Totally agree with this. Especially important that a trial's database be designed with this as one of its primary requirements at inception, then it will be no big deal to achieve in practice. The requirement for this should be part of the protocol I would have thought, so that a trial cannot get past first base unless taken fully onboard.

 

[Barry]

True, but the Crawley LP trial happened, and I assume had her tame fan club as her patient/carer group approving, and an ethics committee approving it. There needs to be a stronger system that disallows trials that include persuasion to ignore physical symptoms.

Yes. Where the hypothesis presumes a psychological reason for that condition, it must not be assumed there is no physiological reason unless already previously positively proven independently with high confident that there is no physiological reason.
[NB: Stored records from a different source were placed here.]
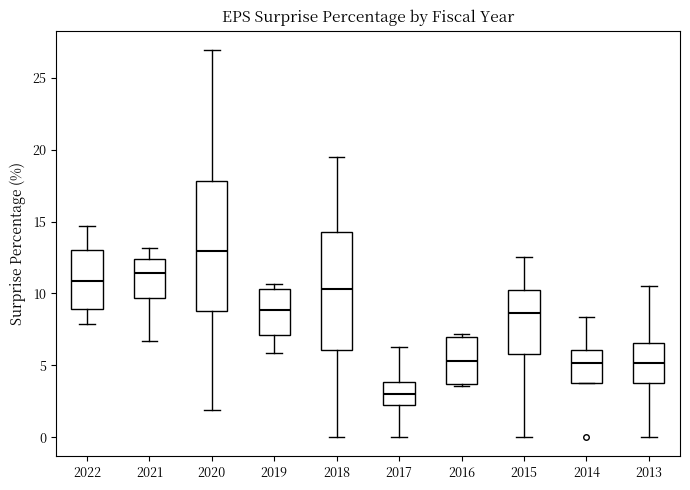

Reading left to right, transcribe this box plot: for each box, give where its median line is, the range the box spans, and where its two whiskers end, as read against the y-axis. The values are not printed on the chart, so give them approximately, as read against the axis.

2022: median 11.0, box 9.0 to 13.0, whiskers 8.0 to 14.5
2021: median 11.5, box 9.5 to 12.5, whiskers 6.5 to 13.0
2020: median 13.0, box 9.0 to 18.0, whiskers 2.0 to 27.0
2019: median 9.0, box 7.0 to 10.5, whiskers 6.0 to 10.5 (just above the box's upper edge)
2018: median 10.5, box 6.0 to 14.5, whiskers 0.0 to 19.5
2017: median 3.0, box 2.0 to 4.0, whiskers 0.0 to 6.5
2016: median 5.5, box 3.5 to 7.0, whiskers 3.5 to 7.0 (just above the box's upper edge)
2015: median 8.5, box 6.0 to 10.5, whiskers 0.0 to 12.5
2014: median 5.0, box 4.0 to 6.0, whiskers 4.0 to 8.5
2013: median 5.0, box 4.0 to 6.5, whiskers 0.0 to 10.5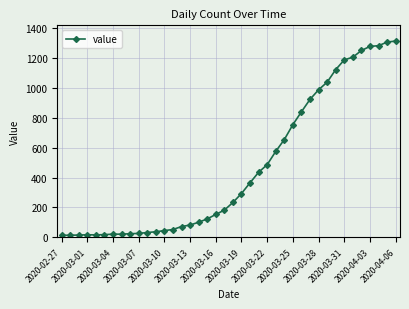

What is the maximum value shown in the chart?

1313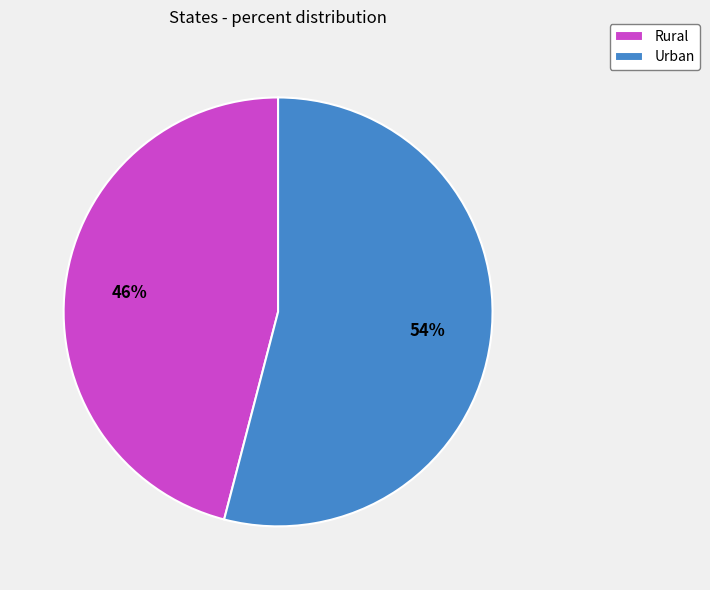

Count the number of slices in the pie.

2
The purpose of the trial is to assess the viability of its hypothesis, so the trial's methodology must not presume the validity of its own hypothesis in pursuance of proving its hypothesis! e.g. PACE hypothesis based on psychological shortcomings being the reason physical deconditioning not reversed. Yet during the trial if physical symptoms not improved, or worsened, attributing this as failure to overcome psychological shortcomings, totally ignoring possibility of real physical implications.

 

[Sean]

Good thread, @Michiel Tack

Besides the standard stuff of adequate sample size, good selection criteria, and relevant control groups, etc, my two biggies are outcome measures (must be either objective or adequately blinded, or both), and measuring PEM.

We have decades of hard undeniable real world data about what happens when this standard is not upheld.

I'd ideally like to see ME/CFS advocacy groups signing up to some international agreement, where they undertake not to support research and researchers not meeting the guidelines.

We should openly refuse to be cannon fodder for shitty research, and explain clearly why. We are under no obligation to accept it nor submit to its 'results'.